Выбрать главу

— И в своих показаниях они рассказывали, как тяжело это перенесли. А теперь перейдем к одному вечеру в начале ноября сорок третьего года. Расскажите нам, что произошло в тот вечер.

— В барак пришли охранники-эсэсовцы и сам Фосс. Они приказали капо забрать три пары близнецов. Сверху привели несколько молодых ребят из Дании, одного поляка постарше и медрегистратора. Его звали Менно Донкер. Их увели. Они были близки к истерике. Доктор Тесслар сидел рядом со мной. Мы знали, в каком виде получим их обратно. Мы были страшно подавлены.

— Сколько времени ждали вы и доктор Тесслар?

— Полчаса.

— И что случилось потом?

— Пришли два охранника-эсэсовца и Эгон Соботник — медрегистратор и санитар. Он сказал доктору Тесслару, что ему надо пойти в пятый барак. Что там началась паника и нужно успокоить людей. Доктор Тесслар поспешил туда.

— Сколько времени он отсутствовал?

— Он ушел сразу после семи, а вернулся вместе с жертвами вскоре после одиннадцати.

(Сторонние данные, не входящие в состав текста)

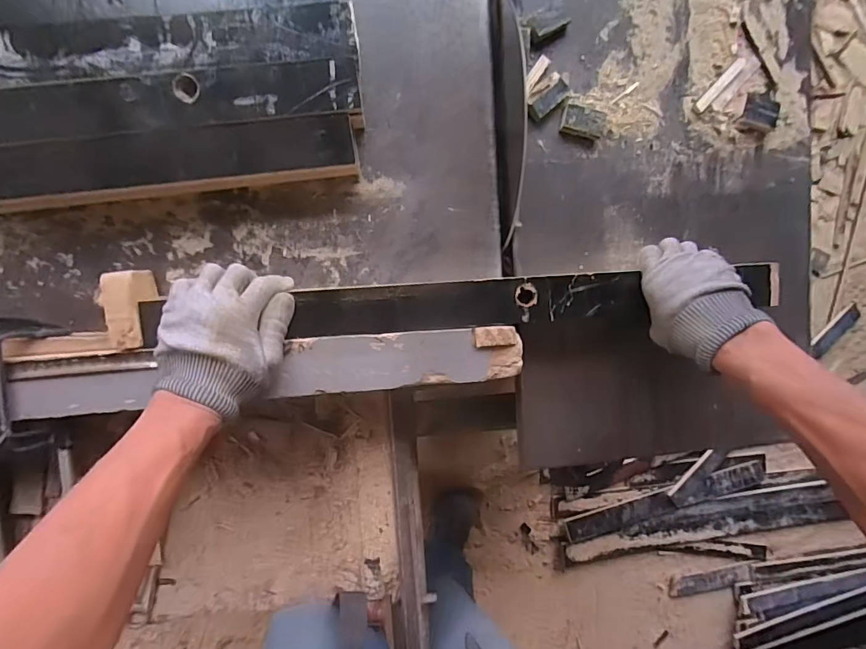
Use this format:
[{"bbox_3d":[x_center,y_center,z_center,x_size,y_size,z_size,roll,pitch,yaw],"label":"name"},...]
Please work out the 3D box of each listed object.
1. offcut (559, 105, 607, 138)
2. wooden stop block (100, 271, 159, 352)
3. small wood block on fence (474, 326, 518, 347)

Их принесли на носилках.

— Значит, этих четырнадцать человек прооперировали немного больше чем за четыре часа. Если операции делал один хирург, получается примерно по пятнадцать минут на человека?

— Да.

— Что говорил доктор Тесслар — были там другие хирурги?

— Нет, только Адам Кельно.

— А когда один хирург делает несколько операций подряд по пятнадцать минут на каждую, то времени на то, чтобы стерилизовать инструменты и мыть руки, у него не остается. Что происходило в это время в третьем бараке?

— Бедлам — сплошные крики и кровь.

— Вы работали на первом этаже, а доктор Тесслар на втором, верно?

— Да.

— Вы с ним виделись в ту ночь?

— Часто. Мы бегали друг к другу всякий раз, когда у кого-то наступало критическое состояние. Первой поднялась наверх я, чтобы помочь ему — один человек там умирал.

— Чем кончилось дело?

— Он умер от шока.

— И вы смогли вернуться к своим пациентам?

— Да. Тут пришла доктор Пармантье, и слава Богу, что она там оказалась и могла помочь. Мы не могли справиться с тяжелыми кровотечениями и были почти беспомощны. У нас не хватало даже воды, чтобы давать им пить. Доктор Тесслар просил доктора Кельно прийти, но безуспешно. Они лежали, истекая кровью и крича, на деревянных нарах с соломенными матрацами. В отгороженном конце барака люди, сошедшие с ума после экспериментов Фленсберга, начали буйствовать. Я поняла, что не могу остановить кровотечение у Тины Блан-Эмбер, и мы вынесли ее в коридор, подальше от других. В два часа ночи она была уже мертва. Мы бились всю ночь. Каким-то чудом нам втроем удалось спасти жизнь остальным. На рассвете пришли немцы, чтобы забрать Тину и того человека. Эгон Соботник выписал свидетельства о смерти, которые мы подписали. А потом я слышала, что ему было приказано изменить причину смерти и написать «тиф».

На балконе раздались рыдания, и какая-то женщина выбежала из зала.

Баннистер заговорил так тихо, что его не было слышно, и ему пришлось повторить вопрос:

— Доктор Кельно хоть раз приходил проведать этих пациентов?

— Он несколько раз подходил к дверям барака. И один раз заглянул внутрь.

— Мог ли он при этом заметить, что они в хорошем настроении?

— Вы что, шутите?

— Уверяю вас, что нет.

— Они еще несколько месяцев были в тяжелом состоянии. Я была вынуждена отправить сестер Кардозо обратно на завод, хотя и знала, что Эмма долго не протянет. Хуже всех было Симе Галеви, и я оставила ее своей помощницей, чтобы она не попала в газовую камеру.

— У вас есть какие-нибудь сомнения относительно того, кто делал эти операции?

— Я протестую, милорд, — произнес Хайсмит без особого энтузиазма.

— Протест принят. Свидетельница не должна отвечать на этот вопрос.

Она молчала. Но взгляд ее, устремленный на Адама Кельно, был достаточным ответом.

29

Машина, где сидели Линка и Арони, неслась вдоль австрийской границы среди холмистых полей Моравии. Арони, который спал сидя, то и дело роняя голову и рывком снова поднимая ее, внезапно проснулся, словно где-то внутри у него зазвонил будильник.

— Я не совсем понимаю, как тебе удалось добиться такой помощи от Браника, — сказал Линка.

Арони зевнул и закурил сигарету.

— Просто мы с ним говорим на одном языке. На языке концлагеря. Браника в Освенциме чуть не повесили за участие в подполье.

Линка пожал плечами. Он так и не мог это понять.